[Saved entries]
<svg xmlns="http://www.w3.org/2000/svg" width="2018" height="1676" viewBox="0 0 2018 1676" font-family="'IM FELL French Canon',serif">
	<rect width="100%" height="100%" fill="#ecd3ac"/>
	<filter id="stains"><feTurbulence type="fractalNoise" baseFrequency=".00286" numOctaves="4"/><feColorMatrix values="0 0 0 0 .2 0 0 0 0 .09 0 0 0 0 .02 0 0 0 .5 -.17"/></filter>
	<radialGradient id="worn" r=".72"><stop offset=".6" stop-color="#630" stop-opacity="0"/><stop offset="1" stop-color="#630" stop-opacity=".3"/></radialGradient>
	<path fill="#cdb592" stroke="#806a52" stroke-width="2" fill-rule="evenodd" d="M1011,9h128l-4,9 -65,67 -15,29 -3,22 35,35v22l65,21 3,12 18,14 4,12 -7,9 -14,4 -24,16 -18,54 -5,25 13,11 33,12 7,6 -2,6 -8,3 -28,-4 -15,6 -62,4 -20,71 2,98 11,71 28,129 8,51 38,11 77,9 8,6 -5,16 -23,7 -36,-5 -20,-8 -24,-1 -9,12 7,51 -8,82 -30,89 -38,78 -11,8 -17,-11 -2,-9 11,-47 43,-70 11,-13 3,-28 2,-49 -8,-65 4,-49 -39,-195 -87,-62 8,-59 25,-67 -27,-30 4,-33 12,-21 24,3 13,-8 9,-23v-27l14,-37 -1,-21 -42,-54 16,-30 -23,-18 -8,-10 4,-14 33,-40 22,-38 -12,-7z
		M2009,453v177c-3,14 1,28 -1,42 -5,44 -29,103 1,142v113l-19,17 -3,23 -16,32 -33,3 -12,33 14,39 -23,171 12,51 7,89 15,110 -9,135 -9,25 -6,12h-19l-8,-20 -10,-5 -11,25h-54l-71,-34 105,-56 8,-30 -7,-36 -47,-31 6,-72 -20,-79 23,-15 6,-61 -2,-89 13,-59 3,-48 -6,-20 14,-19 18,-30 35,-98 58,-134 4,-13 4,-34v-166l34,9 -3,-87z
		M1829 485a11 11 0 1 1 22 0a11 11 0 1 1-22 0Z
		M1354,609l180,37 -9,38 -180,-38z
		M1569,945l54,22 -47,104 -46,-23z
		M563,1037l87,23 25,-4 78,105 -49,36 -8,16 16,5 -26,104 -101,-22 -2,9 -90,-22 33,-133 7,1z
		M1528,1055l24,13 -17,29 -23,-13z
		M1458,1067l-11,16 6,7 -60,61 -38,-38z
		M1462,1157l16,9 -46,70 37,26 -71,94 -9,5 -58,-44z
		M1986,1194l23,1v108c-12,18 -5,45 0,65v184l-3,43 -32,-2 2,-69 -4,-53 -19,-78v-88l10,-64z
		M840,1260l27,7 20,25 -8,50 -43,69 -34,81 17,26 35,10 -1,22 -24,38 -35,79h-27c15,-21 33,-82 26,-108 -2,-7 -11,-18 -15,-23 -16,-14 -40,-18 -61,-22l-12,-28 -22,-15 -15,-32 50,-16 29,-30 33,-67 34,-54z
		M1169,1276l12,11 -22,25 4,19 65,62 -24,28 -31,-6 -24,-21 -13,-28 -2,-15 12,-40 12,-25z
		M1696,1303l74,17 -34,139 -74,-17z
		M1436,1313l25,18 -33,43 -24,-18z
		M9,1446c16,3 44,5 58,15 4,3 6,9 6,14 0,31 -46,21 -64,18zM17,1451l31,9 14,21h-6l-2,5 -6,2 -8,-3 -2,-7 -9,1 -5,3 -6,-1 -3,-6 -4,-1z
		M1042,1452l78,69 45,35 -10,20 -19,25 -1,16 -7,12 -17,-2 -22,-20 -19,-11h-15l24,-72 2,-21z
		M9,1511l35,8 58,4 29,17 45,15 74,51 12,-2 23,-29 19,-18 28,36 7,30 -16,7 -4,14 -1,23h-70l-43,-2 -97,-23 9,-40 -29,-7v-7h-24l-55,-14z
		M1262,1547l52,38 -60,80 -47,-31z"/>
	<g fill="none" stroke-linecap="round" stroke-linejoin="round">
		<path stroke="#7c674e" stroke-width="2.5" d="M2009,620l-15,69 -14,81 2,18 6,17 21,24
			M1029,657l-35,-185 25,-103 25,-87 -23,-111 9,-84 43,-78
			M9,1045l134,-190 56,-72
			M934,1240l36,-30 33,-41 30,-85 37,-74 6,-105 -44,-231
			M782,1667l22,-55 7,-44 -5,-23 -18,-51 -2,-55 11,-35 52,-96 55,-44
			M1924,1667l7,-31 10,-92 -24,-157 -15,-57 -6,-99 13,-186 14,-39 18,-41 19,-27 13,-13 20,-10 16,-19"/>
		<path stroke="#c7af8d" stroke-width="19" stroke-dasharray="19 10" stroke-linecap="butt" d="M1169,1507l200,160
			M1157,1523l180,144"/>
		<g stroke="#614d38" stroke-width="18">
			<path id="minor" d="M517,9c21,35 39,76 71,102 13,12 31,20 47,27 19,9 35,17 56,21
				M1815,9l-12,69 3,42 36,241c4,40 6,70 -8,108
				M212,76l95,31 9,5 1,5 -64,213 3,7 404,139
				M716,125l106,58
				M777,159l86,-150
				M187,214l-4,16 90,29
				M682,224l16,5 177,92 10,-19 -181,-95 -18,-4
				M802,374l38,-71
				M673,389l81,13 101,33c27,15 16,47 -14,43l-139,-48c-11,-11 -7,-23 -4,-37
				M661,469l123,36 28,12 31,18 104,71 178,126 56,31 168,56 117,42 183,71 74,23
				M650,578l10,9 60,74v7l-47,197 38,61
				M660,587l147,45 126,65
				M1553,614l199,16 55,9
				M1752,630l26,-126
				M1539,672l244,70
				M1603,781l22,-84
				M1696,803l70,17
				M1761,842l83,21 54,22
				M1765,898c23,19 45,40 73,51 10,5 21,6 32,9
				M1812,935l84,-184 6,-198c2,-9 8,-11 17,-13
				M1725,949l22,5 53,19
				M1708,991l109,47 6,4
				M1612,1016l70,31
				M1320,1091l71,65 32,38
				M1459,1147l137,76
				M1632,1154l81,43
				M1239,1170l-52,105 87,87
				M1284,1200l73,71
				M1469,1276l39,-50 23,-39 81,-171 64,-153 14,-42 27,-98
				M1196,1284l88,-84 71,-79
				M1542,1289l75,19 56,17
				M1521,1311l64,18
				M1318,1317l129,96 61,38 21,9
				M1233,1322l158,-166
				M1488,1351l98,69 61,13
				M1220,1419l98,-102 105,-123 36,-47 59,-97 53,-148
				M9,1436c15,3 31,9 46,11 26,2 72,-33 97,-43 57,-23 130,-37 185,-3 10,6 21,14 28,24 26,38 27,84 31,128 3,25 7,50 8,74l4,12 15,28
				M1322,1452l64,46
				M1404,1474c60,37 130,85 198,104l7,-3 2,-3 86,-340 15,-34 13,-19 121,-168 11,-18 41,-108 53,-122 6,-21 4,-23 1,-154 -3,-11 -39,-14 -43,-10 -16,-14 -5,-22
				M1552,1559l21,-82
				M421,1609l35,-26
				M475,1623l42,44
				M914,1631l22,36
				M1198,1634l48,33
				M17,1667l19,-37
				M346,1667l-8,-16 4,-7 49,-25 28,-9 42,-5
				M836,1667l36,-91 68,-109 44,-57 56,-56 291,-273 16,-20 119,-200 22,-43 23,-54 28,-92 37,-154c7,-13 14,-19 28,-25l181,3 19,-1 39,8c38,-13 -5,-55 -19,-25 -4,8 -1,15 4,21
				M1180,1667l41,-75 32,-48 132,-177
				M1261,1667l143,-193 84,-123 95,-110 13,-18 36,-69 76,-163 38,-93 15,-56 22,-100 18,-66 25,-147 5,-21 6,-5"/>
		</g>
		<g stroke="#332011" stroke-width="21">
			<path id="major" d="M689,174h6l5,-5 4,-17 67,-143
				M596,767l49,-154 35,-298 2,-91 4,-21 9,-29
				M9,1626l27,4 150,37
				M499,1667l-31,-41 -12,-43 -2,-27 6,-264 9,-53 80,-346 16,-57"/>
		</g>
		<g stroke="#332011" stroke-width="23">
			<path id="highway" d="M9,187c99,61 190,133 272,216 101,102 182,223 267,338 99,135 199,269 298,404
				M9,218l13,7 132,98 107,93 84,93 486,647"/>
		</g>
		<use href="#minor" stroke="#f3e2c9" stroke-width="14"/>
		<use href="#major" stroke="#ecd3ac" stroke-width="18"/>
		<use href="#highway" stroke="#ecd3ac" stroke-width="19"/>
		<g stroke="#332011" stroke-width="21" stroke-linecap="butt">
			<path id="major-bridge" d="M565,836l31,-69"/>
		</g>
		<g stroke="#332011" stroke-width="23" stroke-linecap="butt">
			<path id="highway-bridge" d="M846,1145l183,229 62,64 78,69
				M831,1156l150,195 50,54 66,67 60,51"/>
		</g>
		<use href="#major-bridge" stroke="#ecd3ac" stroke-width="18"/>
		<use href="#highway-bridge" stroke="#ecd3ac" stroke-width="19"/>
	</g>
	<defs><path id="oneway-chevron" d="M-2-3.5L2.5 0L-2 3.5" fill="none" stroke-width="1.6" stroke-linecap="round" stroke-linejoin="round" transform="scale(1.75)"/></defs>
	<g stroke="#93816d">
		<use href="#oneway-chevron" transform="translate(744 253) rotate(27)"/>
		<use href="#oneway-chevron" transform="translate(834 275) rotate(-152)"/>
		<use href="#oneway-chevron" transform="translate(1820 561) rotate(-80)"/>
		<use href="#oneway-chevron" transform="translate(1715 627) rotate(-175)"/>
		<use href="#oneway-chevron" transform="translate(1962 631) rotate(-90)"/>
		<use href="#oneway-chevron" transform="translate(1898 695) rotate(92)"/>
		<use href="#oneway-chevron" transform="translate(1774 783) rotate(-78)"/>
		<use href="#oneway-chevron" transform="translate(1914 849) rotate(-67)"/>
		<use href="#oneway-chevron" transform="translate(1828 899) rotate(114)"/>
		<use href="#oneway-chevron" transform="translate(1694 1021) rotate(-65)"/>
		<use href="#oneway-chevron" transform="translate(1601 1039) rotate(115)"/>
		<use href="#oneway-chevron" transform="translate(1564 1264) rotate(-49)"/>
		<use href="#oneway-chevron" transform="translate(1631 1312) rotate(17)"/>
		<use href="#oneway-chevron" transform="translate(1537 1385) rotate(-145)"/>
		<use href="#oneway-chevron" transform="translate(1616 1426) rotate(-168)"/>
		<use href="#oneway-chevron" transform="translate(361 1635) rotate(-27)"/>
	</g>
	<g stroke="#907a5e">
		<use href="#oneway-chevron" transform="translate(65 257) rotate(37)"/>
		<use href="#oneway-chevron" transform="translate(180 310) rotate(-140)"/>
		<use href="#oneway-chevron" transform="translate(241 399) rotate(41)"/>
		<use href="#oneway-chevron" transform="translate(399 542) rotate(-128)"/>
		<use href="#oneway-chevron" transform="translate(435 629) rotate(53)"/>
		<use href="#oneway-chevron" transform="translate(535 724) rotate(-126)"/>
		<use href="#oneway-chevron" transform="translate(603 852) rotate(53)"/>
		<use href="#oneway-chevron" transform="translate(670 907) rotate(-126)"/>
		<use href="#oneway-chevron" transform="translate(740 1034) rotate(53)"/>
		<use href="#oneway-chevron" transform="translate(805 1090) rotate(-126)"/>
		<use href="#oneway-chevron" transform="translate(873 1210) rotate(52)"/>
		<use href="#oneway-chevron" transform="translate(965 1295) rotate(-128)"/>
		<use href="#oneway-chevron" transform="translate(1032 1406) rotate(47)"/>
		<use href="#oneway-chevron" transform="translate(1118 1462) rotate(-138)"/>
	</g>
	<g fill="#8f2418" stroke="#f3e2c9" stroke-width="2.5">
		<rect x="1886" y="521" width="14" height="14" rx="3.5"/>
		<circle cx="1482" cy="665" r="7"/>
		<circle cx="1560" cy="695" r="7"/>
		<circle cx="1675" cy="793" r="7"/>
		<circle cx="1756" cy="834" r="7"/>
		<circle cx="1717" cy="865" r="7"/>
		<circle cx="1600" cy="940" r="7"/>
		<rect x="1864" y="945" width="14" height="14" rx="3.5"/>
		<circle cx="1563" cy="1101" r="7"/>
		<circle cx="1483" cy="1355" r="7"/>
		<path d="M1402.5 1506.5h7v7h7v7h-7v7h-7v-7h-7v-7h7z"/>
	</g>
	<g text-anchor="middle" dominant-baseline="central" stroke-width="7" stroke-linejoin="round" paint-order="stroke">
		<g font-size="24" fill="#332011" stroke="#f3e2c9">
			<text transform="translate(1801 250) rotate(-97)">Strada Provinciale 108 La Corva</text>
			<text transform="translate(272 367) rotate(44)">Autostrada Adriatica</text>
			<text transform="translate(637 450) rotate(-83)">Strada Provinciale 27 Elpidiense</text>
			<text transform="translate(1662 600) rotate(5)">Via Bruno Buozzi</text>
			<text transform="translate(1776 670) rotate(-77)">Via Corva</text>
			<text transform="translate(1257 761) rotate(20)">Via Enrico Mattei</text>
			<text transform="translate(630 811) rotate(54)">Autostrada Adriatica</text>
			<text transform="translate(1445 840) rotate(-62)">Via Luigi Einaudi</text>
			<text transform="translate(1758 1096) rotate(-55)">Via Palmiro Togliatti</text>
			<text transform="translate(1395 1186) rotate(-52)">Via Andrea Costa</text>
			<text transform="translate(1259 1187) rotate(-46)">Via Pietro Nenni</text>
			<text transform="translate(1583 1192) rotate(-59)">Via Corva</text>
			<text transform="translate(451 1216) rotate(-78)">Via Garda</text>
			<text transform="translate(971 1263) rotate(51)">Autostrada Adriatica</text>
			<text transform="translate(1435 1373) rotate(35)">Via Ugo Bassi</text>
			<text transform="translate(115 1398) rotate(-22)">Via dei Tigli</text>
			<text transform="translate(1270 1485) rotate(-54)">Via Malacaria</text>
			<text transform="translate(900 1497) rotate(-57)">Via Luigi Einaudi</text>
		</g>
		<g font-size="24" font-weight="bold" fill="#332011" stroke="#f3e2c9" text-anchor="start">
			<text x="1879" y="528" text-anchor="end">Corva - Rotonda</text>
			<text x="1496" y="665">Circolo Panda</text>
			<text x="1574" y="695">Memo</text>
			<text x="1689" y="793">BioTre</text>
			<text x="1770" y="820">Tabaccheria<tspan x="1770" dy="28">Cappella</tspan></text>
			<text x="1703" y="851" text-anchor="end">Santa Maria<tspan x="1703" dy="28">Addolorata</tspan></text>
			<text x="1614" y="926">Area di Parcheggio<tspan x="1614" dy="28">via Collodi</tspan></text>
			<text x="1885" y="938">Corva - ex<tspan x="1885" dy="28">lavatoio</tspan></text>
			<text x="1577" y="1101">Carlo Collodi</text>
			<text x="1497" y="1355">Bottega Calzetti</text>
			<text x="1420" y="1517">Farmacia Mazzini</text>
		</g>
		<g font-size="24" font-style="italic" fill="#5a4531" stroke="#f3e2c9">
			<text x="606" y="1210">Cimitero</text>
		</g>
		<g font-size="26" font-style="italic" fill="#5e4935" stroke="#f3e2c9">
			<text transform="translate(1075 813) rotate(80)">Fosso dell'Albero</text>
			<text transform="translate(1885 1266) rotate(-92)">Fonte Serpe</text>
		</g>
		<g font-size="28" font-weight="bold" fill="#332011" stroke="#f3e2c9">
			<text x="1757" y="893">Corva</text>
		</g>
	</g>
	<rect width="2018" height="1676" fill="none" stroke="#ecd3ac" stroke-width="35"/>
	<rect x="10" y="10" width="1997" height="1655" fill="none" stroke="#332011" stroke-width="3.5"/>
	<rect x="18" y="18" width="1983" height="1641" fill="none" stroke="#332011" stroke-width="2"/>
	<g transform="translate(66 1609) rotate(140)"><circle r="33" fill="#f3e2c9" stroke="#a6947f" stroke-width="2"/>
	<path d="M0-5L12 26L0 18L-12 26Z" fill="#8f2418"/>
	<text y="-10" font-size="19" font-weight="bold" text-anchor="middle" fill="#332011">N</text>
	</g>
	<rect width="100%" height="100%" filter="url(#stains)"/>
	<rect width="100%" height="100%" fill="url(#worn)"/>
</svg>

---

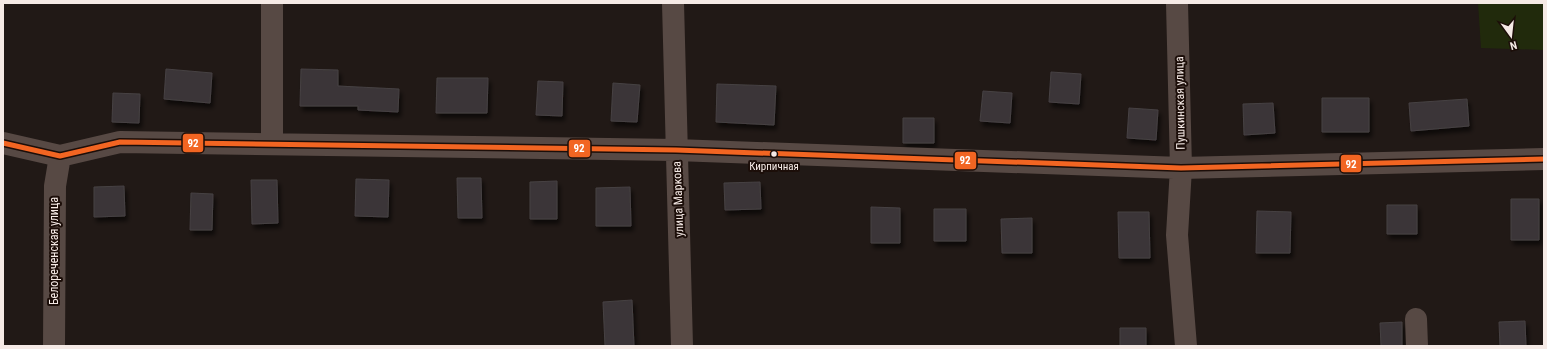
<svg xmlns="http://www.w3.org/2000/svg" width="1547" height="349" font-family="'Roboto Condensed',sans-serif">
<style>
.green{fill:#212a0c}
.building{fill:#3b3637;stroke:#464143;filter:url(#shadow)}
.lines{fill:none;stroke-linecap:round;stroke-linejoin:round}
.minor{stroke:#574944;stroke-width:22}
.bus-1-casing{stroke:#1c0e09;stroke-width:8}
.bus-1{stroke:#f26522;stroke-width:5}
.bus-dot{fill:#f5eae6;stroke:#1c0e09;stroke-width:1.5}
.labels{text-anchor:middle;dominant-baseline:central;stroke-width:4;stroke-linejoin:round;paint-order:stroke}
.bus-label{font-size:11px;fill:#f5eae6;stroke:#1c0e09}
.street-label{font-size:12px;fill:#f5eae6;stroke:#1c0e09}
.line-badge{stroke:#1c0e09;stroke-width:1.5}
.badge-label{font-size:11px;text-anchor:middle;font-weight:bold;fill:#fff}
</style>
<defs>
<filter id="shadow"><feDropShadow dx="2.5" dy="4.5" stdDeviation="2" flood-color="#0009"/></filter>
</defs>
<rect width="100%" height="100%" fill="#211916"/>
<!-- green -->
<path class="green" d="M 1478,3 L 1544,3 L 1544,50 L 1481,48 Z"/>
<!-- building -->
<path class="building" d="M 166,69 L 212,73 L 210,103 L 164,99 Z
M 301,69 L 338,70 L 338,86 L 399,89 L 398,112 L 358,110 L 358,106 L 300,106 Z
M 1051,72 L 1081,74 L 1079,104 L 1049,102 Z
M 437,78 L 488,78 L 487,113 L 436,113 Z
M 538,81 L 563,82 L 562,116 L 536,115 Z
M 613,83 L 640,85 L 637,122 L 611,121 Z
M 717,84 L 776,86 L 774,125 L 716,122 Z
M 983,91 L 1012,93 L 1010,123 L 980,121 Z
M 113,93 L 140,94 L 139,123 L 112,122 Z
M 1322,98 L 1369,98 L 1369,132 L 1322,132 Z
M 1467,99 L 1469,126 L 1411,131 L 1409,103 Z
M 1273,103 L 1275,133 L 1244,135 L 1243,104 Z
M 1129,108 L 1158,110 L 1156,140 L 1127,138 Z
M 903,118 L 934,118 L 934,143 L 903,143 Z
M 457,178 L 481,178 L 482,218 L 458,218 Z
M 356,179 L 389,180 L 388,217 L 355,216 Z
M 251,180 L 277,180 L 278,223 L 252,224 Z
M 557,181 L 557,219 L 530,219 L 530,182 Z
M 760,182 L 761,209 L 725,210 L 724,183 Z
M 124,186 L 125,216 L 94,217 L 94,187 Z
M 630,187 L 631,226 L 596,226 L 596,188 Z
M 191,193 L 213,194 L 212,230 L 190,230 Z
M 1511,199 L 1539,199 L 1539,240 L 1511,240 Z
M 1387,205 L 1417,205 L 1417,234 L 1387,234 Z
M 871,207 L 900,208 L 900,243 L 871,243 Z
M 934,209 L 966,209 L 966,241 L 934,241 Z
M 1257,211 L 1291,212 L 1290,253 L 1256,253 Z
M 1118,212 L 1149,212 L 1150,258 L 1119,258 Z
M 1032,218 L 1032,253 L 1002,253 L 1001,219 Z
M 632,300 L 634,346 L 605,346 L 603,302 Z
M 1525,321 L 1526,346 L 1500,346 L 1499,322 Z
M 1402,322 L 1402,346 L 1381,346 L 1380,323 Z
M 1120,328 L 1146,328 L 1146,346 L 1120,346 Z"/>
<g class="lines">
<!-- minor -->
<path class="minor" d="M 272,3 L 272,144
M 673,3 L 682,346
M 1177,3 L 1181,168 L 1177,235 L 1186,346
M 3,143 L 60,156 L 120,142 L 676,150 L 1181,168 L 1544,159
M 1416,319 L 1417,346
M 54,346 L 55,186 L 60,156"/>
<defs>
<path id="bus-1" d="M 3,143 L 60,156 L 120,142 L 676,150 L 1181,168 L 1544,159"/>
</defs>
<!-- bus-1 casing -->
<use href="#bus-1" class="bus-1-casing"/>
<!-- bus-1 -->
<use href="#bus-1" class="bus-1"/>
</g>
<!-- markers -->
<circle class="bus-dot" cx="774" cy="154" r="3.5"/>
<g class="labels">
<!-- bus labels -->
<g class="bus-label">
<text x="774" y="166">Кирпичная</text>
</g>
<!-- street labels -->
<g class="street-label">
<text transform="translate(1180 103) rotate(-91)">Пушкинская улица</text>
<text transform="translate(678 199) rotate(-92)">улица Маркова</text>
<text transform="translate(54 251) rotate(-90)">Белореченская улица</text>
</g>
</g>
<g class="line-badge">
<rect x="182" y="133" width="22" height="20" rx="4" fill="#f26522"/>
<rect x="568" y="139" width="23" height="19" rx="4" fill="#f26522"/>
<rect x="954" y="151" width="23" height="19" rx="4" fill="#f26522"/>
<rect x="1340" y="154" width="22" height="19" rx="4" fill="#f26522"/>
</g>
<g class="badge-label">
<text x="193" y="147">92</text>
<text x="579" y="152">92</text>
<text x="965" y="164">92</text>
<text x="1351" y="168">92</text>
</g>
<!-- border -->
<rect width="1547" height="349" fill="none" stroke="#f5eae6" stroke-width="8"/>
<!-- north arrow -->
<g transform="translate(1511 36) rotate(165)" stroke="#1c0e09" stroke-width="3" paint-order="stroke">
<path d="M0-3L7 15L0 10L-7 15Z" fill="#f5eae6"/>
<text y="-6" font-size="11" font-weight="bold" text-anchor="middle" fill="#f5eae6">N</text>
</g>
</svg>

● **What the task asks**: From the data above, work out how many lines contain the string "worn" and reply with only the number.

● **Expected output**: 2